Nun also geht es um Brechts Literaturproduktion und um seine wichtigste Mitarbeiterin, Elisabeth Hauptmann. Von 1925 an arbeitete sie - mit einigen Unterbrechungen - mit Brecht und für sein Werk. Sie tippte seine Manuskripte, sie übersetzte für ihn Kurzgeschichten und Stücke; sie lieferte ihm Anregungen, von der "Bettleroper" bis zu den japanischen No-Spielen. Wieweit sie selbst Texte, auch endgültige, beisteuerte, ist allerdings schwer zu klären. Nach Brechts Tod 1958 kümmerte sich Elisabeth Hauptmann um die Herausgabe seiner Werke und galt In der DDR als Vorbild für den Umgang mit dem Meister. Der Brecht-Forscher Werner Hecht lobte sie dafür mit dem Satz: "Elisabeth Hauptmann beschämt alle, die von Brecht sprechend, zu sehr von sich sprechen."

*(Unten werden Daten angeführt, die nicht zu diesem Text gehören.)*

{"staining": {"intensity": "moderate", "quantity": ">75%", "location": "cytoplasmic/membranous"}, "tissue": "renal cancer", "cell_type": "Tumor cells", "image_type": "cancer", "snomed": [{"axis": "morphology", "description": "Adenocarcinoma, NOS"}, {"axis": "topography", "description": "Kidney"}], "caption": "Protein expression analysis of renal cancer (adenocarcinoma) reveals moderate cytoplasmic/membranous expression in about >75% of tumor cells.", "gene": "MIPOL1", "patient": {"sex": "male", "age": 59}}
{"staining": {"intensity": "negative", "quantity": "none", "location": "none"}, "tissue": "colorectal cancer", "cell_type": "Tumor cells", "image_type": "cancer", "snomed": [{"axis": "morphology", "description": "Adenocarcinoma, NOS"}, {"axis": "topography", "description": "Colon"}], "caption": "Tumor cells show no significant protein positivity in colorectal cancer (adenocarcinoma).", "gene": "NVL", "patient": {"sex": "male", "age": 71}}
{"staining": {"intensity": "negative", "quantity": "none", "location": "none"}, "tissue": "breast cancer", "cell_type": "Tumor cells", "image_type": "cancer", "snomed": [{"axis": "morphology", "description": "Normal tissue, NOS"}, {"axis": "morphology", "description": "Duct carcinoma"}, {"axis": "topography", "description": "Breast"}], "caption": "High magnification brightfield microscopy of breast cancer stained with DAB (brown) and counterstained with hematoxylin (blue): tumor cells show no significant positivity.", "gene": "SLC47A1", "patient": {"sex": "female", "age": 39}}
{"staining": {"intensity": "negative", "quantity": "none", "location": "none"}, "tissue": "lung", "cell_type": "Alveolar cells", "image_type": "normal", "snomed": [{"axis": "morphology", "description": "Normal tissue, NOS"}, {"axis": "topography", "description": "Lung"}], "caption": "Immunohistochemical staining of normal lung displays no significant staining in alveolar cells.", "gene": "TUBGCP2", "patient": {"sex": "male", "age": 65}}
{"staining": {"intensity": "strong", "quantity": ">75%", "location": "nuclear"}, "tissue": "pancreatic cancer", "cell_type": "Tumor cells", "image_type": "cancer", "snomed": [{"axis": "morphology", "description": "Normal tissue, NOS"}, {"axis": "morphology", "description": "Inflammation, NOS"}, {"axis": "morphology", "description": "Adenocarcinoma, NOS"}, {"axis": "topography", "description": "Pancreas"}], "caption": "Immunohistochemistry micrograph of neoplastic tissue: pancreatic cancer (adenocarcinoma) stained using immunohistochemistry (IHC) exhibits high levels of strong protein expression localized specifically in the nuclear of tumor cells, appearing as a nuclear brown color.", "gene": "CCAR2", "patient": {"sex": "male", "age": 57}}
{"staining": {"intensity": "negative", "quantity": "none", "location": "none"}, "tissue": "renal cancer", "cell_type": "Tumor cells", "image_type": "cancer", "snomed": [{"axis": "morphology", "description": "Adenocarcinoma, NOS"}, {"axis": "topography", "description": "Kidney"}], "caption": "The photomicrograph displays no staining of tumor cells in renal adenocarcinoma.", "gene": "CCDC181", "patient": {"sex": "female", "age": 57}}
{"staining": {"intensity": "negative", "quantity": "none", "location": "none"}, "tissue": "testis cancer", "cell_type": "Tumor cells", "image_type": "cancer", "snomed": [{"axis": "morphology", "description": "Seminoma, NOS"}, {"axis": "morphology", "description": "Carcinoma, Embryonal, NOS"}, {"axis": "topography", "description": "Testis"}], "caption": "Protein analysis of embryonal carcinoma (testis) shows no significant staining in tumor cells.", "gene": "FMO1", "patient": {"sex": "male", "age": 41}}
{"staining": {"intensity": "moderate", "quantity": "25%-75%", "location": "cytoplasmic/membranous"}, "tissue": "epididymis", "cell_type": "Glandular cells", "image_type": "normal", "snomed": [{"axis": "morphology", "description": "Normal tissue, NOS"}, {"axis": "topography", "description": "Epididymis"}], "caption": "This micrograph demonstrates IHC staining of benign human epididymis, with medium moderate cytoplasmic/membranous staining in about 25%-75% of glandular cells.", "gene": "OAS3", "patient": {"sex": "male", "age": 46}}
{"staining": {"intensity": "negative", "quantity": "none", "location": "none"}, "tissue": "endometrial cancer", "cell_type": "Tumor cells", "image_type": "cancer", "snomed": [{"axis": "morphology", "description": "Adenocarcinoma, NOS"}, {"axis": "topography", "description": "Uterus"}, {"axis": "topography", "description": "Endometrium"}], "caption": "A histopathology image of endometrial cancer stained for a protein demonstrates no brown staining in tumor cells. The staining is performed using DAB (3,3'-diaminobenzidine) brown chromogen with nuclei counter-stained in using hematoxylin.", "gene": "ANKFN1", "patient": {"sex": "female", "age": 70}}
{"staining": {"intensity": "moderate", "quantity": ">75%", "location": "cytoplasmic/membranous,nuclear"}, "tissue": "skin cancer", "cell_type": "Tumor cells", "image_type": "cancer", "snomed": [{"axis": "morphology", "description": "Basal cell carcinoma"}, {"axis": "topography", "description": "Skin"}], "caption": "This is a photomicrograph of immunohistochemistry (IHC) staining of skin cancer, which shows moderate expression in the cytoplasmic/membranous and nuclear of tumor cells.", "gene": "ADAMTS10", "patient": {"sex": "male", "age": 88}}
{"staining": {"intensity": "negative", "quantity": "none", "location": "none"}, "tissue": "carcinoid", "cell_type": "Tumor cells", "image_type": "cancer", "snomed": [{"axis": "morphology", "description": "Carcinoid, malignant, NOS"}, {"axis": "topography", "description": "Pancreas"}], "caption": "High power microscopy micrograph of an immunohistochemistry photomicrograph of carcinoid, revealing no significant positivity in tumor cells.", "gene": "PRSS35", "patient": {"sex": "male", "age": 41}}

So dauerte es auch lange, bis es jemand wagte, von Elisabeth Hauptmann zu sprechen. Sie starb 1973; erst 1992 erschien die erste Publikation über sie: "Prima inter pares. Elisabeth Hauptmann, die Mitarbeiterin Bertolt Brechts", von Astrid Horst. 1995 folgte eine Arbeit der amerikanischen Germanistin Paula Hannsen. Gegen diese beiden Autorinnen und natürlich gegen die Angriffe von John Fuegi - ist Sabine Kebirs neues Buch gerichtet.
Wiederum ist Brecht für sie mehr als nur ein akzeptabler Mann. Er sei ein Autor gewesen, der gerne im Kollektiv arbeitete, dem es um die Sache ging und nicht um sein persönliches Werk, und der darum Menschen zu faszinieren vermochte. Nicht nur Frauen, das ist Sabine Kebirs vielleicht gewichtigster Einwand, und das Gewicht besteht in einem Bild. Im Buch ist nämlich ein Foto wiedergegeben, das Emil Hesse-Burri zeigt, wie er begeistert in eine Schreibmaschine tippt, neben ihm Brecht, der offensichtlich diktiert. Auch Emil Burri ist an der Arbeit zu mehreren Stücken Brechts beteiligt gewesen; daneben schrieb er - wie Elisabeth Hauptmann - eigene Kurzgeschichten und Hörspiele, später Filmdrehbücher.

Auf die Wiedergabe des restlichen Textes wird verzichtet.